Tout le pays était à l'arrêt. Aucune radio n'émettait, aucune chaîne de télévision, aucun média ne diffusait, les voitures, les trains, les bus ne circulaient pas. Aucun avion ne rentrait ou ne sortait du pays, les magasins étaient fermés et même les bornes pour obtenir un vélib' annonçaient qu'elles reprendraient du service après la fête. Les non avertis devaient penser qu'une grande réunion devait avoir lieu hors de la ville, du pays sans qu'ils y soient conviés! Rien de tout cela! Aujourd'hui, était célébrée la fête la plus importante du calendrier juif, celle du Yom Kippour.
Les religieux observaient le jeûne total et se rendaient à la synagogue tandis que les laïcs profitaient de ce jour pour rattraper tous les épisodes de leurs séries préférées qu'ils n'avaient pas encore vus ! Seules les quelques rares ambulances circulaient et les hôpitaux fonctionnaient. Le calme était absolu, même les oiseaux semblaient se reposer. Pour les habitués des plages de Tel-Aviv, il était déconcertant de pouvoir aussi bien entendre les sons de la mer et des vagues qui, pour le coup, n'étaient pas masquées par les bruits éternels et continus des klaxons et des sirènes de la ville.

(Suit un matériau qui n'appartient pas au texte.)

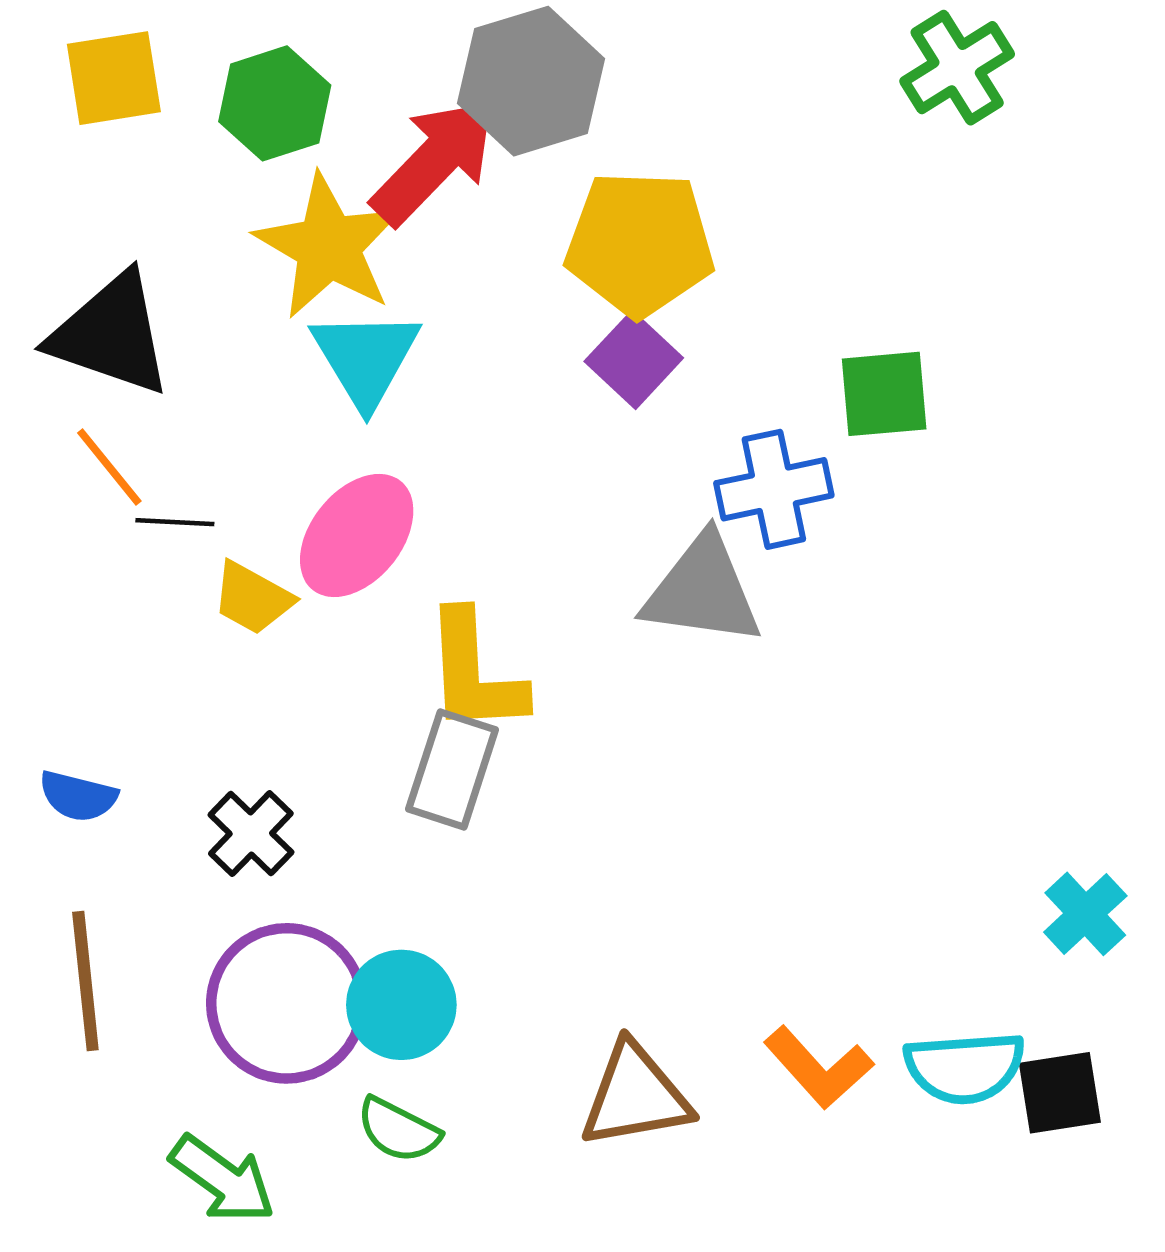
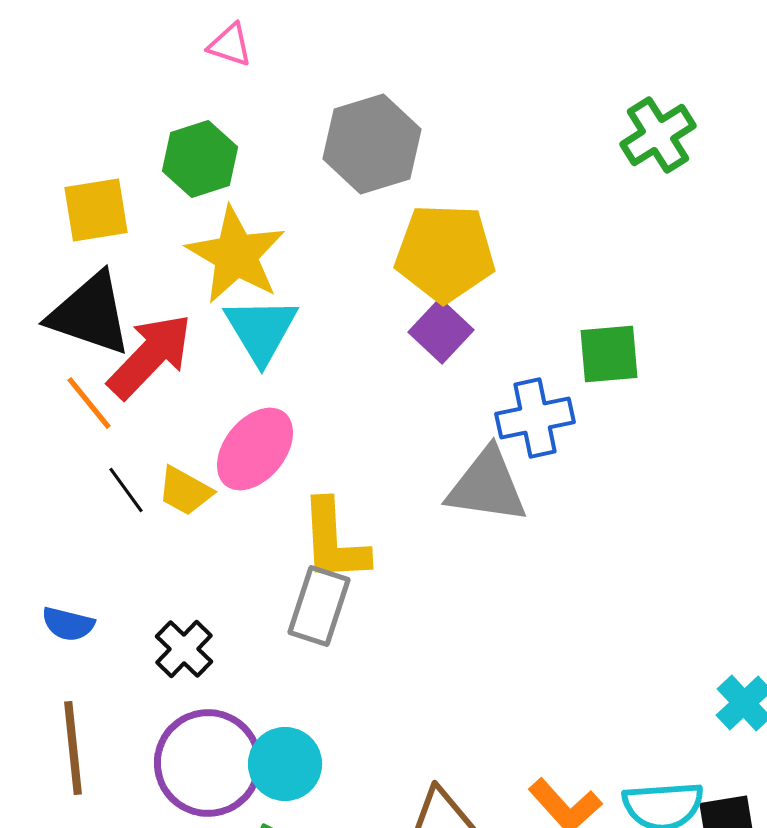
yellow square: (114, 78) -> (96, 210), moved
red arrow: (434, 162) -> (150, 356), moved
black line: (175, 522) -> (126, 490), moved, turned 51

A Tel-Aviv, ce jour est aussi surnommé le "Jour des bicyclettes" car en effet, les rues, les boulevards et les autoroutes sont envahis, en ce jour particulier, par des hordes d'enfants, de vélos, de skateboards et de trottinettes en tout genre car nul n'ose briser la règle de ne pas utiliser de véhicule motorisé. Cela faisait l'affaire de tous ces enfants qui, exemptés de dure labeur à l'école, s'y sont donnés à cœur joie toute la journée!
Existe-t-il un pays, dans le monde, où la routine du travail et du mouvement, où le tourbillon de la vie telle que la société le définit s'arrête d'un accord commun pour 24 heures de répits et de pardons?
Dans la tradition juive, le Yom Kippour est le jour où chaque individu se voit offrir un "nouveau livre blanc et vierge" pour une nouvelle année. Les âmes se présentent devant Dieu avec leurs livres de l'année écoulée, demandent pardon pour leurs péchés et jettent leurs regrets du passé aux oubliettes du temps consumé. C'est aussi un jour propice à la réconciliation avec les personnes qui auraient pu nous offenser ou que nous aurions pu offenser.
Ce jour saint remonte à l'époque de Moïse qui reçut sur le mont Sinaï les instructions divines pour qu'un jour par an, selon l'expression, "un jour remarquablement saint devant Dieu" soit observé pour la purification de l'autel de l'encens.
Dans un passage du Lévitique, les deux fils d'Aaron meurent faute d'avoir respecté les instructions concernant l'encens. Dieu ordonna alors un nouveau rituel chargé de purifier non seulement le sanctuaire mais aussi le peuple d'Israël. De ce nouveau rituel en ressortira l'envoi dans le désert d'un bouc portant en lui toutes les fautes commises par le peuple d'Israël. Ce bouc deviendra le fameux bouc émissaire du peuple – origine de l'expression française - et on l'enverra à Azazel, un antique démon du désert. Dans la langue hébraïque courante, son nom est devenu une expression traduisible par notre expression française "Nom de Dieu". D'autres utiliseront aussi son nom pour inviter, de manière violente, quelqu'un à se rendre en enfer! Va chez Azazel!